* _Records provided_:
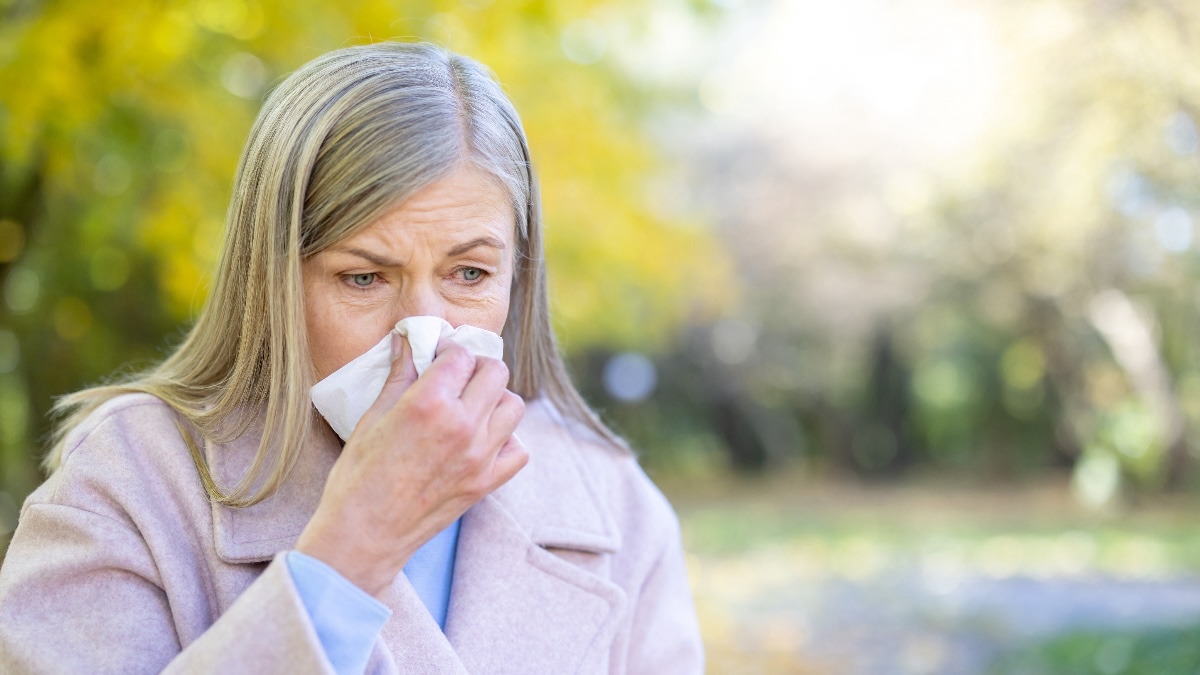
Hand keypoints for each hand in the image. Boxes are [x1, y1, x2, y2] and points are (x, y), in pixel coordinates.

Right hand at [296, 332, 527, 597]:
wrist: (363, 535)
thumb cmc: (357, 477)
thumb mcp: (372, 418)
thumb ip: (398, 376)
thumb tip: (406, 343)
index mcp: (429, 403)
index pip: (461, 355)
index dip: (448, 350)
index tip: (439, 356)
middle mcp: (462, 426)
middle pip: (495, 372)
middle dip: (476, 367)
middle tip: (458, 377)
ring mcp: (479, 456)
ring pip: (513, 406)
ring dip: (495, 400)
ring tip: (471, 407)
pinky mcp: (486, 483)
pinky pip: (518, 450)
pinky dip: (507, 440)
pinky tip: (483, 441)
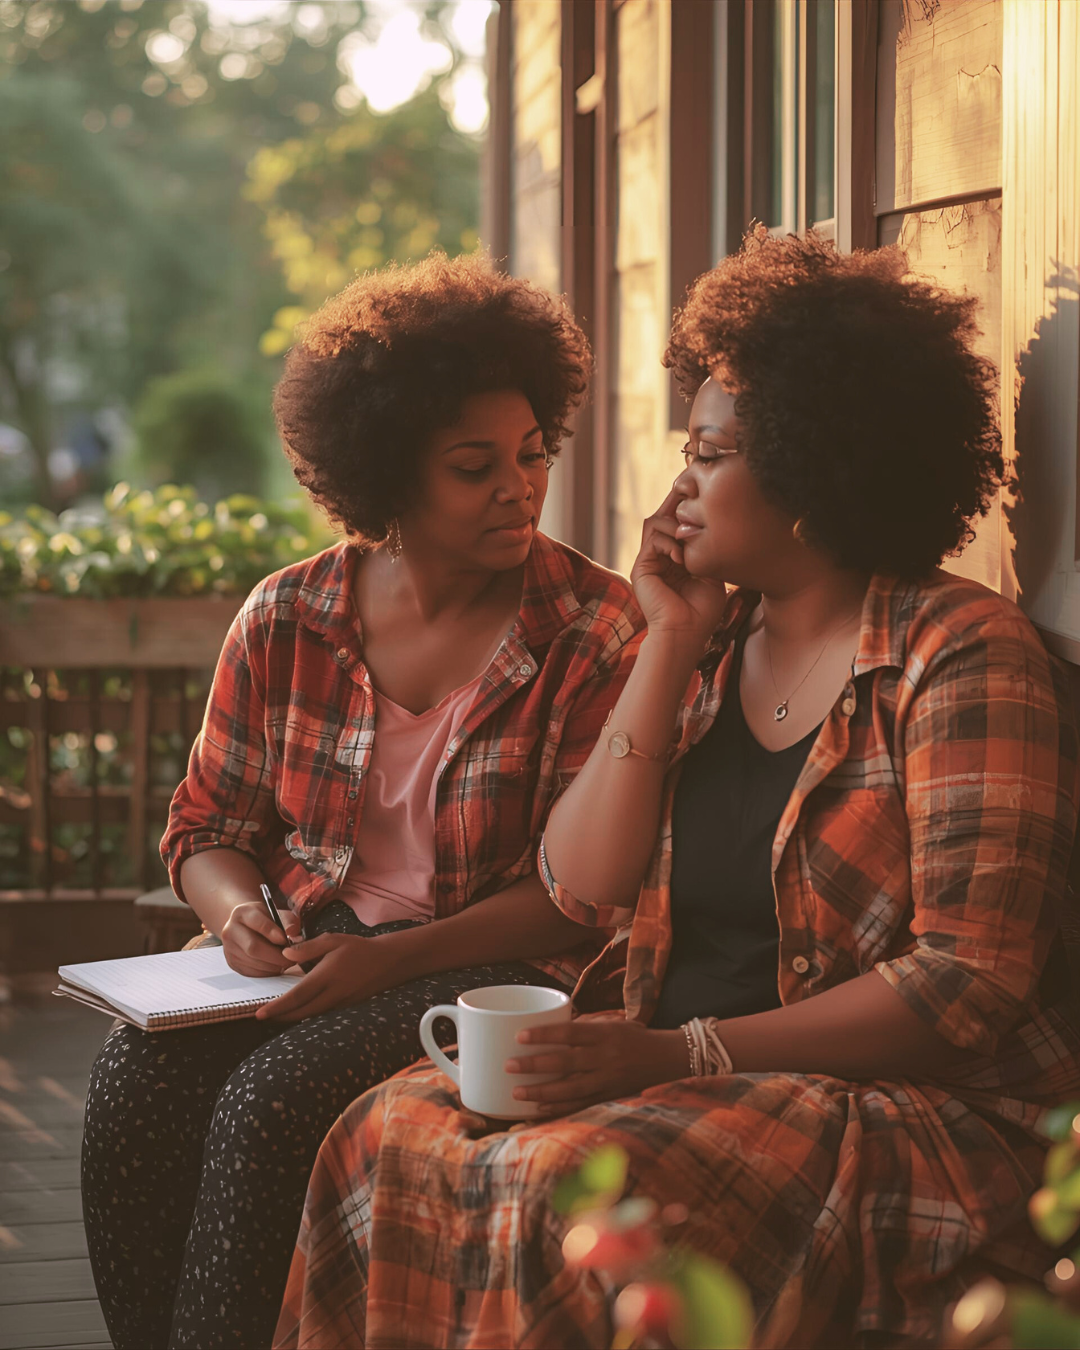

* _Work task_:
Looking at the records above, how many of their lines carry the string "thumb"? Answer with the number and nothing else.

* _Result of this task_:
4